Les réformes en Nouvelle-Zélande
Depuis 1984, le Gouvernement a procédé à de profondes transformations économiques parmi lesquelles :
- la suppression totale des subventions à l'agriculture,
- l'indépendance de la banque centrale,
- la libéralisation du marché de l'emploi,
- la responsabilisation du Gouvernement en matière fiscale qui doit publier tous les six mois les prévisions en matière de fiscalité pour le pays.
- La transformation en société ou la privatisation de toutes les entreprises d'État comme les chemins de fer, l'office des forêts, l'aviation civile, les télécommunications ou la poste.
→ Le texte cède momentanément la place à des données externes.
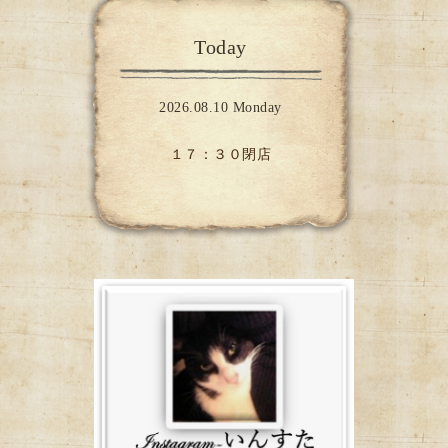
Today
2026.08.10 Monday
１７：３０閉店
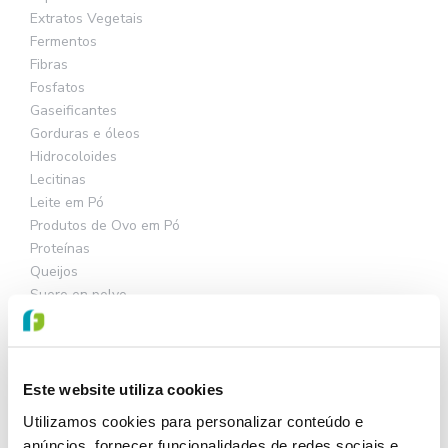
Extratos Vegetais
Fermentos
Fibras
Fosfatos
Gaseificantes
Gorduras e óleos
Hidrocoloides
Lecitinas
Leite em Pó
Produtos de Ovo em Pó
Proteínas
Queijos
Suero en polvo
APLICAÇÕES
Este website utiliza cookies
TENDÊNCIAS
Utilizamos cookies para personalizar conteúdo e
anúncios, fornecer funcionalidades de redes sociais e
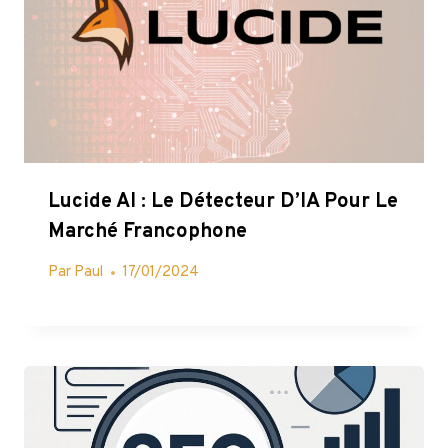
Lucide AI : Le Détecteur D’IA Pour Le
Marché Francophone
Par
Paul
17/01/2024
Cette dernière mesure a pris effet dès 1987.
La poste néo-zélandaise
L'entreprise connaissait de graves difficultés liées aux déficits, aux retards de livraison, au sureffectif, au manque de capital et aux insuffisances en matière de gestion. Il est alors apparu nécessaire de créer un nouveau cadre pour la gestion de l'entreprise et d'assurer l'indépendance du management vis à vis du Gouvernement. Pour cela, on a mis à plat le mode de fonctionnement de l'entreprise pour la réorganiser en profondeur. Le rapport qui a suivi cette analyse était intitulé "Serrer la bride du dinosaure".
Au cours des cinq premières années qui ont suivi l'indépendance de la poste il a fallu accroître les investissements et modifier l'organisation de l'entreprise. La rapidité d'action a sans doute été un facteur clef de succès, même si elle a rendu le changement assez douloureux dans certains cas. Mais c'était la seule façon d'assurer une croissance vraiment stable et profitable.
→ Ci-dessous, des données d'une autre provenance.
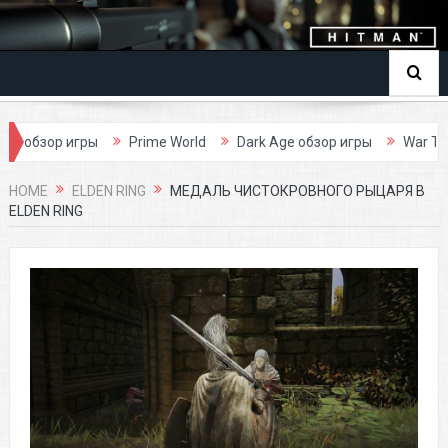
rime World
Dark Age обзор игры
War Thunder обзор игры
HOME
ELDEN RING
МЕДАЛЬ ЧИСТОКРОВНОГО РЫЦАРЯ В
ELDEN RING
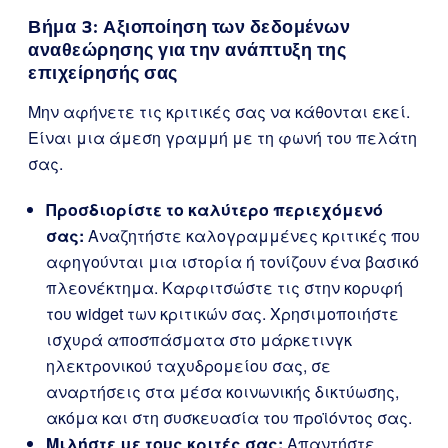
Βήμα 3: Αξιοποίηση των δεδομένων
αναθεώρησης για την ανάπτυξη της
επιχείρησής σας
Μην αφήνετε τις κριτικές σας να κάθονται εκεί.
Είναι μια άμεση γραμμή με τη φωνή του πελάτη
σας.
Προσδιορίστε το καλύτερο περιεχόμενό
σας:
Αναζητήστε καλογραμμένες κριτικές που
αφηγούνται μια ιστορία ή τονίζουν ένα βασικό
πλεονέκτημα. Καρφιτσώστε τις στην κορυφή
του widget των κριτικών σας. Χρησιμοποιήστε
ισχυρά αποσπάσματα στο μάρκετινγκ
ηλεκτρονικού ταχυδρομείου σας, σε
αναρτήσεις στα μέσα κοινωνικής δικτύωσης,
ακόμα και στη συσκευασία του προϊόντος σας.
Μιλήστε με τους κριτές σας:
Απαντήστε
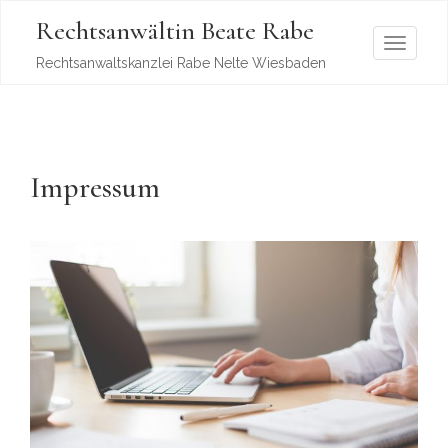
Rechtsanwältin Beate Rabe
T
Rechtsanwaltskanzlei Rabe Nelte Wiesbaden
o
g
g
l
Impressum
e
n
a
v
i
g
a
t
i
o
n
Des résultats très positifs sont d'ailleurs apparus : une croissance de 5 % par an du volume et des profits qui a permis une baisse des prix à trois reprises. Cela a permis de diminuer le prix du timbre de 11 %. Notre poste a même développé une activité de conseil international auprès de 35 pays. Parallèlement, la poste s'est recentrée sur son marché de base : les activités de télécommunication ont été vendues à une entreprise américaine et les activités bancaires à une banque commerciale néo-zélandaise.
Ainsi, après quelques années consacrées à l'investissement et à la prise en charge des licenciements, la poste a connu une hausse importante du profit moyen en 1994, 1995 et 1996. Cela a permis à l'entreprise de se diversifier et de se préparer à la dérégulation du marché.
En fait, paradoxalement, l'État a tiré un grand avantage de la libéralisation puisque les revenus de ses dividendes et les impôts que lui versait la poste n'ont cessé d'augmenter.
La productivité
La hausse de la productivité a été rendue possible par la baisse de la part de la main d'oeuvre dans les coûts de l'entreprise (de 75 % à 51 %). Cela a permis à la poste néo-zélandaise de bénéficier du timbre domestique le plus économique des pays de l'OCDE après celui de la Turquie. Pourtant, la Nouvelle-Zélande a la superficie de l'Italie et une population de 3,6 millions d'habitants seulement.
Le réseau de distribution de timbres était constitué de 800 bureaux de poste et 400 points de vente. Aujourd'hui, il n'y a plus que 300 bureaux de poste mais nous avons multiplié le nombre de points de vente. Au départ, le public se plaignait un peu mais cela n'a pas duré et le taux de satisfaction actuel est de 95 % aujourd'hui contre 60 % avant la libéralisation.
La déréglementation
La déréglementation n'a pas empêché la poste de continuer sa progression en se fondant sur une stratégie simple : une politique client très forte, un personnel compétent, une grande importance accordée au résultat, et un intéressement du personnel à ce résultat sous forme de bonus. Actuellement, la poste livre 70 % de courrier en plus avec 34 % de charges unitaires en moins. La productivité a augmenté de 130 % alors que le personnel a diminué de 40 %. La poste rapporte à l'État plus de 2 milliards de francs sous forme d'impôts et de dividendes. Enfin, il n'y a pas eu un seul jour de grève. Le niveau de profitabilité a augmenté de 25 % et le chiffre d'affaires a augmenté de 11 %.
Je vous conseille à ce propos de lire le discours prononcé par le directeur des relations internationales de la poste de Nouvelle-Zélande : "The global postal industry of the future".